Deux coups de sonnette pressés retentirent. André courut à la porte, Mme de Mercy était là, contrariée. Elle lui souffla à l'oreille:

--La jeune sage-femme n'a pu venir, c'est la mère que j'ai amenée, aie confiance, mais préviens ta femme.

Quand elle sut que ce ne serait pas Mme Rollin qui l'assisterait, Toinette poussa un cri, trépigna et se refusa absolument à recevoir la vieille; et ce gros chagrin et ce refus entêté s'exhalaient en mots colères, que la matrone, dans la pièce à côté, entendait sans sourciller, avec la philosophie d'une femme qui en a vu bien d'autres.

Une nouvelle douleur, bien mieux que toute exhortation, coupa court au débat.
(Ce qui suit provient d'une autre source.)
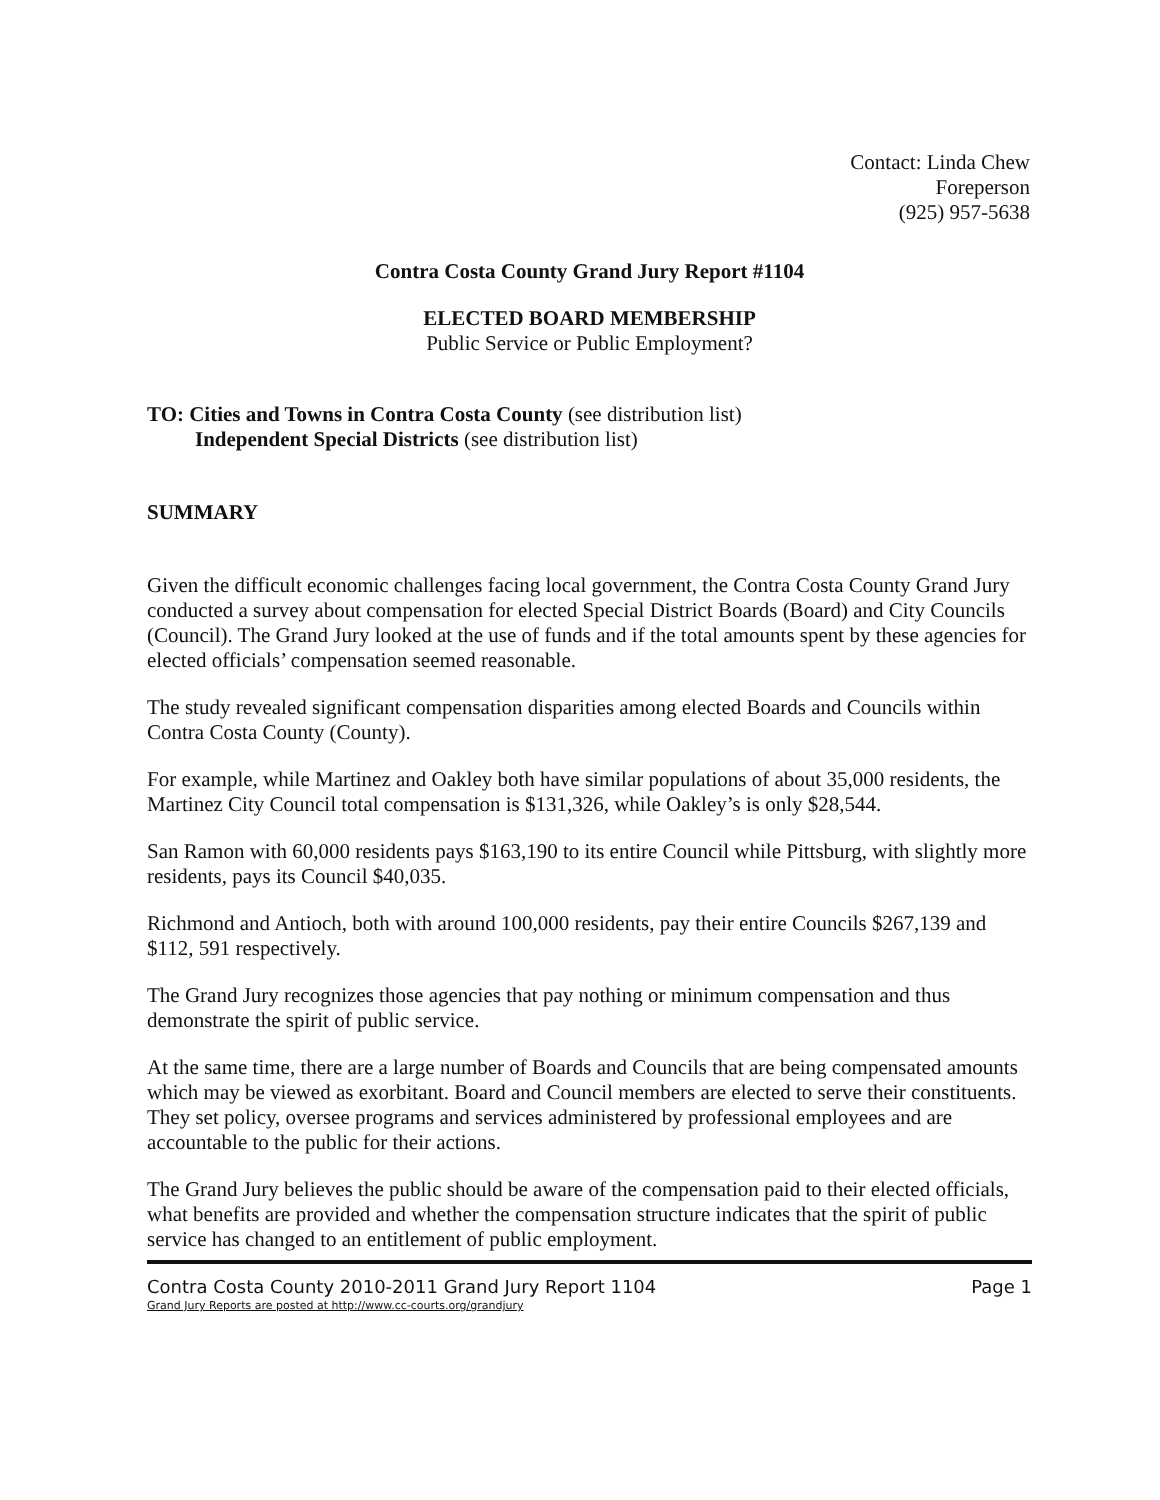Contact: Linda Chew
Foreperson
(925) 957-5638
Contra Costa County Grand Jury Report #1104
ELECTED BOARD MEMBERSHIP
Public Service or Public Employment?
TO: Cities and Towns in Contra Costa County (see distribution list)
Independent Special Districts (see distribution list)
SUMMARY
Given the difficult economic challenges facing local government, the Contra Costa County Grand Jury conducted a survey about compensation for elected Special District Boards (Board) and City Councils (Council). The Grand Jury looked at the use of funds and if the total amounts spent by these agencies for elected officials’ compensation seemed reasonable.
The study revealed significant compensation disparities among elected Boards and Councils within Contra Costa County (County).
For example, while Martinez and Oakley both have similar populations of about 35,000 residents, the Martinez City Council total compensation is $131,326, while Oakley’s is only $28,544.
San Ramon with 60,000 residents pays $163,190 to its entire Council while Pittsburg, with slightly more residents, pays its Council $40,035.
Richmond and Antioch, both with around 100,000 residents, pay their entire Councils $267,139 and $112, 591 respectively.
The Grand Jury recognizes those agencies that pay nothing or minimum compensation and thus demonstrate the spirit of public service.
At the same time, there are a large number of Boards and Councils that are being compensated amounts which may be viewed as exorbitant. Board and Council members are elected to serve their constituents. They set policy, oversee programs and services administered by professional employees and are accountable to the public for their actions.
The Grand Jury believes the public should be aware of the compensation paid to their elected officials, what benefits are provided and whether the compensation structure indicates that the spirit of public service has changed to an entitlement of public employment.
Contra Costa County 2010-2011 Grand Jury Report 1104 Page 1
Grand Jury Reports are posted at http://www.cc-courts.org/grandjury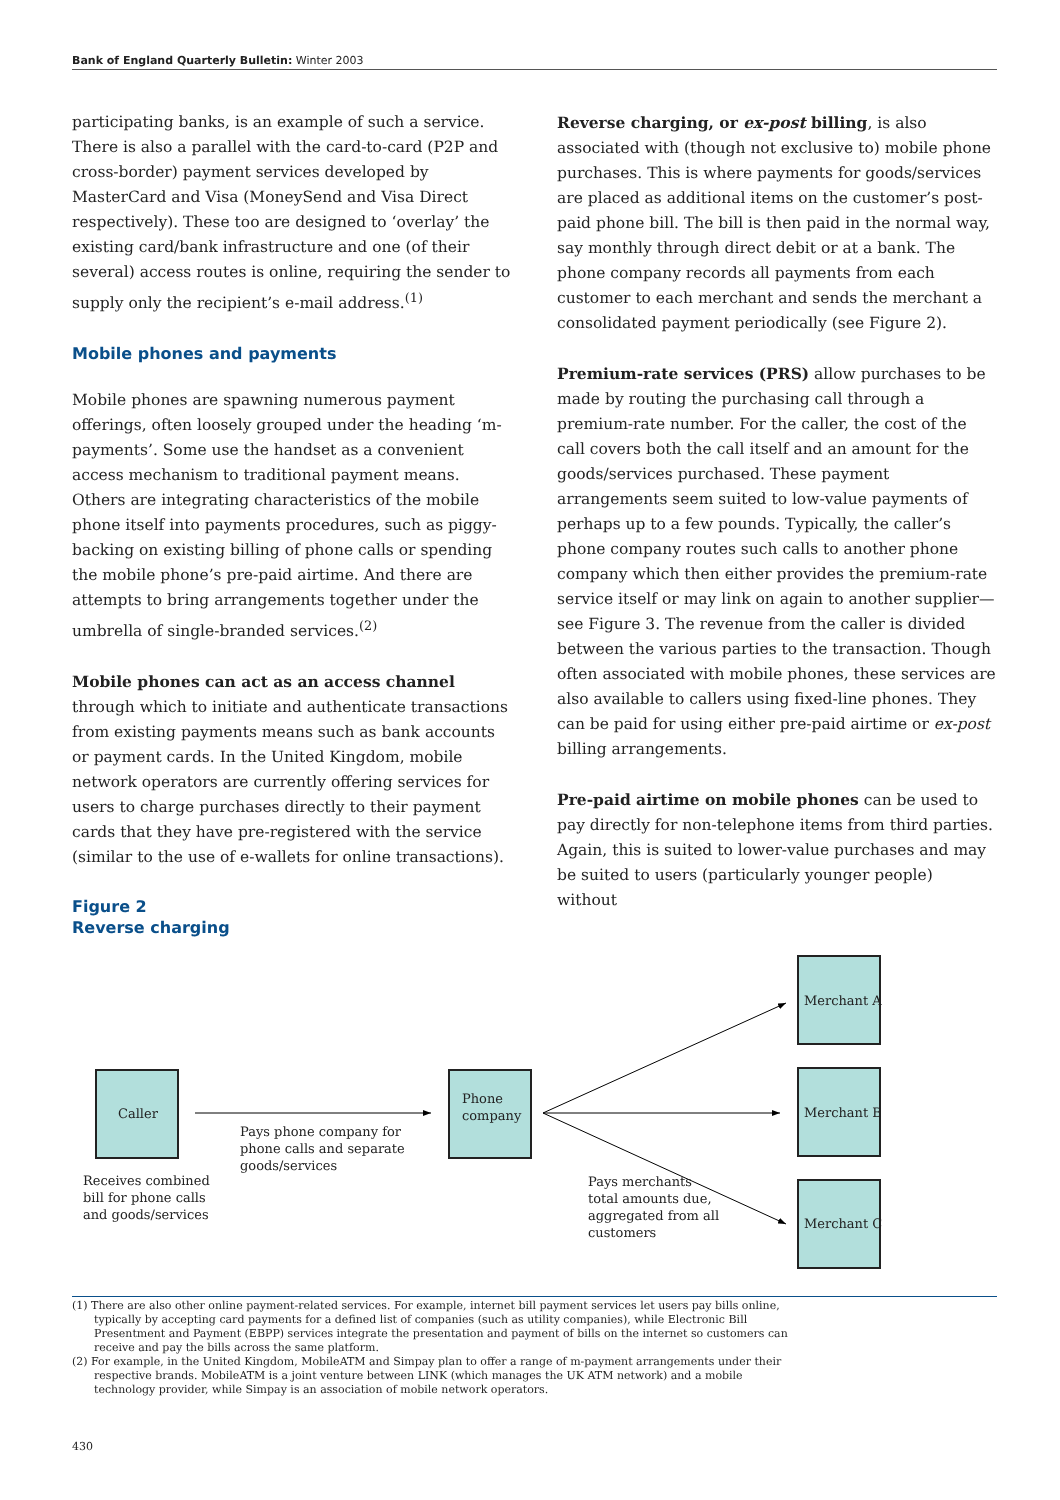Bank of England Quarterly Bulletin: Winter 2003
participating banks, is an example of such a service. There is also a parallel with the card-to-card (P2P and cross-border) payment services developed by MasterCard and Visa (MoneySend and Visa Direct respectively). These too are designed to ‘overlay’ the existing card/bank infrastructure and one (of their several) access routes is online, requiring the sender to supply only the recipient’s e-mail address.<sup>(1)</sup>
Mobile phones and payments
Mobile phones are spawning numerous payment offerings, often loosely grouped under the heading ‘m-payments’. Some use the handset as a convenient access mechanism to traditional payment means. Others are integrating characteristics of the mobile phone itself into payments procedures, such as piggy-backing on existing billing of phone calls or spending the mobile phone’s pre-paid airtime. And there are attempts to bring arrangements together under the umbrella of single-branded services.<sup>(2)</sup>
Mobile phones can act as an access channel through which to initiate and authenticate transactions from existing payments means such as bank accounts or payment cards. In the United Kingdom, mobile network operators are currently offering services for users to charge purchases directly to their payment cards that they have pre-registered with the service (similar to the use of e-wallets for online transactions).
Reverse charging, or ex-post billing, is also associated with (though not exclusive to) mobile phone purchases. This is where payments for goods/services are placed as additional items on the customer’s post-paid phone bill. The bill is then paid in the normal way, say monthly through direct debit or at a bank. The phone company records all payments from each customer to each merchant and sends the merchant a consolidated payment periodically (see Figure 2).
Premium-rate services (PRS) allow purchases to be made by routing the purchasing call through a premium-rate number. For the caller, the cost of the call covers both the call itself and an amount for the goods/services purchased. These payment arrangements seem suited to low-value payments of perhaps up to a few pounds. Typically, the caller’s phone company routes such calls to another phone company which then either provides the premium-rate service itself or may link on again to another supplier—see Figure 3. The revenue from the caller is divided between the various parties to the transaction. Though often associated with mobile phones, these services are also available to callers using fixed-line phones. They can be paid for using either pre-paid airtime or ex-post billing arrangements.
Pre-paid airtime on mobile phones can be used to pay directly for non-telephone items from third parties. Again, this is suited to lower-value purchases and may be suited to users (particularly younger people) without
Figure 2
Reverse charging
Caller
Phone
company
Merchant A
Merchant B
Merchant C
Pays phone company for
phone calls and separate
goods/services
Receives combined
bill for phone calls
and goods/services
Pays merchants
total amounts due,
aggregated from all
customers
(1) There are also other online payment-related services. For example, internet bill payment services let users pay bills online, typically by accepting card payments for a defined list of companies (such as utility companies), while Electronic Bill Presentment and Payment (EBPP) services integrate the presentation and payment of bills on the internet so customers can receive and pay the bills across the same platform.
(2) For example, in the United Kingdom, MobileATM and Simpay plan to offer a range of m-payment arrangements under their respective brands. MobileATM is a joint venture between LINK (which manages the UK ATM network) and a mobile technology provider, while Simpay is an association of mobile network operators.
430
Toinette chancela, les yeux pleins de larmes, et dit, avec cet air de souffrance animale qui attendrit les plus forts:

--Faites de moi ce que vous voudrez. Ah! mon Dieu!
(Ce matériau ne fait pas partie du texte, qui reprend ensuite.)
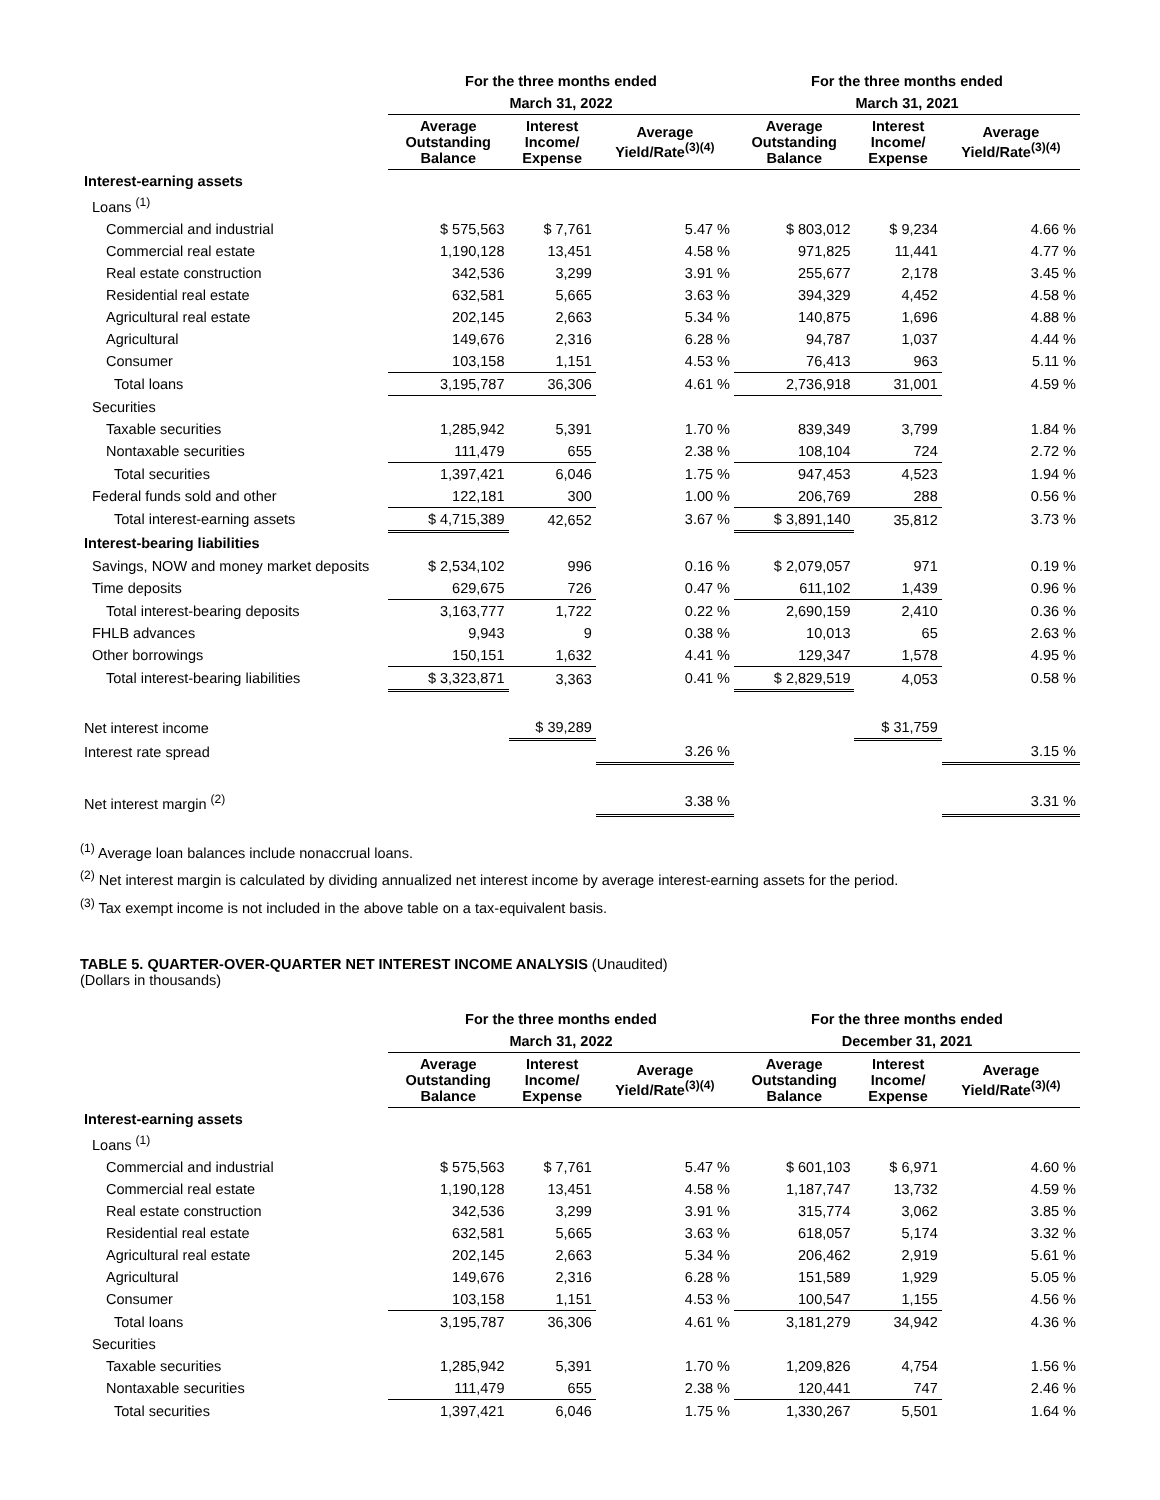| | For the three months ended | | | For the three months ended | | |
| --- | --- | --- | --- | --- | --- | --- |
| | March 31, 2022 | | | March 31, 2021 | | |
| | Average Outstanding Balance | Interest Income/ Expense | Average Yield/Rate<sup>(3)(4)</sup> | Average Outstanding Balance | Interest Income/ Expense | Average Yield/Rate<sup>(3)(4)</sup> |
| Interest-earning assets | | | | | | |
| Loans <sup>(1)</sup> | | | | | | |
| Commercial and industrial | $ 575,563 | $ 7,761 | 5.47 % | $ 803,012 | $ 9,234 | 4.66 % |
| Commercial real estate | 1,190,128 | 13,451 | 4.58 % | 971,825 | 11,441 | 4.77 % |
| Real estate construction | 342,536 | 3,299 | 3.91 % | 255,677 | 2,178 | 3.45 % |
| Residential real estate | 632,581 | 5,665 | 3.63 % | 394,329 | 4,452 | 4.58 % |
| Agricultural real estate | 202,145 | 2,663 | 5.34 % | 140,875 | 1,696 | 4.88 % |
| Agricultural | 149,676 | 2,316 | 6.28 % | 94,787 | 1,037 | 4.44 % |
| Consumer | 103,158 | 1,151 | 4.53 % | 76,413 | 963 | 5.11 % |
| Total loans | 3,195,787 | 36,306 | 4.61 % | 2,736,918 | 31,001 | 4.59 % |
| Securities | | | | | | |
| Taxable securities | 1,285,942 | 5,391 | 1.70 % | 839,349 | 3,799 | 1.84 % |
| Nontaxable securities | 111,479 | 655 | 2.38 % | 108,104 | 724 | 2.72 % |
| Total securities | 1,397,421 | 6,046 | 1.75 % | 947,453 | 4,523 | 1.94 % |
| Federal funds sold and other | 122,181 | 300 | 1.00 % | 206,769 | 288 | 0.56 % |
| Total interest-earning assets | $ 4,715,389 | 42,652 | 3.67 % | $ 3,891,140 | 35,812 | 3.73 % |
| Interest-bearing liabilities | | | | | | |
| Savings, NOW and money market deposits | $ 2,534,102 | 996 | 0.16 % | $ 2,079,057 | 971 | 0.19 % |
| Time deposits | 629,675 | 726 | 0.47 % | 611,102 | 1,439 | 0.96 % |
| Total interest-bearing deposits | 3,163,777 | 1,722 | 0.22 % | 2,690,159 | 2,410 | 0.36 % |
| FHLB advances | 9,943 | 9 | 0.38 % | 10,013 | 65 | 2.63 % |
| Other borrowings | 150,151 | 1,632 | 4.41 % | 129,347 | 1,578 | 4.95 % |
| Total interest-bearing liabilities | $ 3,323,871 | 3,363 | 0.41 % | $ 2,829,519 | 4,053 | 0.58 % |
| Net interest income | | $ 39,289 | | | $ 31,759 | |
| Interest rate spread | | | 3.26 % | | | 3.15 % |
| Net interest margin <sup>(2)</sup> | | | 3.38 % | | | 3.31 % |
<sup>(1)</sup> Average loan balances include nonaccrual loans.
<sup>(2)</sup> Net interest margin is calculated by dividing annualized net interest income by average interest-earning assets for the period.
<sup>(3)</sup> Tax exempt income is not included in the above table on a tax-equivalent basis.
TABLE 5. QUARTER-OVER-QUARTER NET INTEREST INCOME ANALYSIS (Unaudited)
(Dollars in thousands)
| | For the three months ended | | | For the three months ended | | |
| --- | --- | --- | --- | --- | --- | --- |
| | March 31, 2022 | | | December 31, 2021 | | |
| | Average Outstanding Balance | Interest Income/ Expense | Average Yield/Rate<sup>(3)(4)</sup> | Average Outstanding Balance | Interest Income/ Expense | Average Yield/Rate<sup>(3)(4)</sup> |
| Interest-earning assets | | | | | | |
| Loans <sup>(1)</sup> | | | | | | |
| Commercial and industrial | $ 575,563 | $ 7,761 | 5.47 % | $ 601,103 | $ 6,971 | 4.60 % |
| Commercial real estate | 1,190,128 | 13,451 | 4.58 % | 1,187,747 | 13,732 | 4.59 % |
| Real estate construction | 342,536 | 3,299 | 3.91 % | 315,774 | 3,062 | 3.85 % |
| Residential real estate | 632,581 | 5,665 | 3.63 % | 618,057 | 5,174 | 3.32 % |
| Agricultural real estate | 202,145 | 2,663 | 5.34 % | 206,462 | 2,919 | 5.61 % |
| Agricultural | 149,676 | 2,316 | 6.28 % | 151,589 | 1,929 | 5.05 % |
| Consumer | 103,158 | 1,151 | 4.53 % | 100,547 | 1,155 | 4.56 % |
| Total loans | 3,195,787 | 36,306 | 4.61 % | 3,181,279 | 34,942 | 4.36 % |
| Securities | | | | | | |
| Taxable securities | 1,285,942 | 5,391 | 1.70 % | 1,209,826 | 4,754 | 1.56 % |
| Nontaxable securities | 111,479 | 655 | 2.38 % | 120,441 | 747 | 2.46 % |
| Total securities | 1,397,421 | 6,046 | 1.75 % | 1,330,267 | 5,501 | 1.64 % |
Trois minutes après, elle et Mme Pâquot étaient bonnes amies.

--Rien à craindre avant cinq ou six heures,--dit la grosse femme, en sortant de la chambre, à André et à Mme de Mercy qui, debout, anxieux, se regardaient sans parler.

--Faut-il qu'elle se couche?

--Non, elle peut marcher, nous avons du temps devant nous.

--Alors,--proposa insidieusement Mme Ouflon, montrant sa figure digne,--on pourrait peut-être dîner?

La sage-femme y consentit tout de suite, et l'on s'attabla sans cérémonies. Mme de Mercy fit en cela preuve d'une condescendance réelle. Car, elle n'ignorait pas que, dans les châteaux où la sage-femme se vantait d'être continuellement appelée, il est séant de servir à part; mais quoi! l'on était pauvre, il fallait s'accommoder, et elle découpa elle-même, dînant peu, toute troublée. Mme Pâquot mangea placidement, avec une expression de sérénité tout à fait rassurante. André ne put et ne voulut rien prendre; il trouvait cruel de dîner, comme si rien ne se passait, sous les yeux de sa femme, qui allait et venait, s'asseyant près de lui, voulant le servir.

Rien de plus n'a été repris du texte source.